Précisons que Donen était pressenti pour réaliser "Dead Zone", adaptation de Stephen king qui sera finalement signé David Cronenberg en 1983. Le scénariste Jeffrey Boam déclarera plus tard que Donen souhaitait "se connecter avec un public jeune et contemporain"... Malheureusement les derniers échecs successifs finissent par pousser Stanley Donen vers la retraite.

 

En 1986, lors de la 58ème cérémonie des Oscars il produit une séquence musicale avec la chanson "Once a Star, Always a Star" avec plusieurs stars de l'Âge d'Or dont Cyd Charisse, Esther Williams, Leslie Caron, Debbie Reynolds et June Allyson. Cette même année il réalise le clip de la chanson "Dancing on the Ceiling" de Lionel Richie.

**Données fournies**
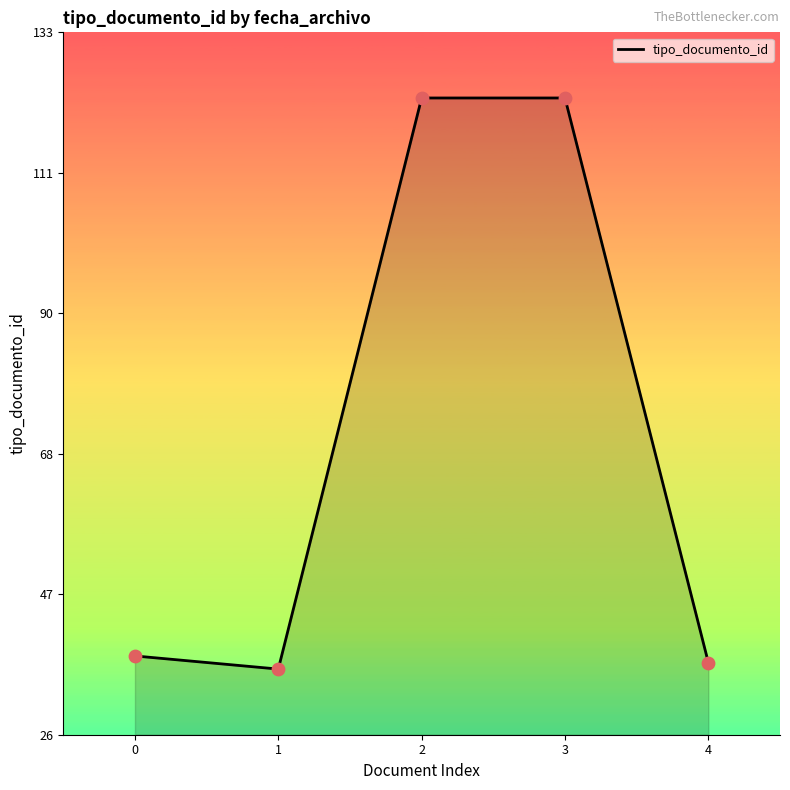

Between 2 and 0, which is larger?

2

**Consigne**
Transcrivez sans rien modifier le passage du texte sur Stanley Donen qui commence par « Précisons que Donen » et se poursuit jusqu'à « vers la retraite. ».

**Réponse ci-dessous**
Précisons que Donen était pressenti pour réaliser "Dead Zone", adaptation de Stephen king qui sera finalement signé David Cronenberg en 1983. Le scénariste Jeffrey Boam déclarera plus tard que Donen souhaitait "se connecter avec un public jeune et contemporain"... Malheureusement les derniers échecs successifs finissent par pousser Stanley Donen vers la retraite.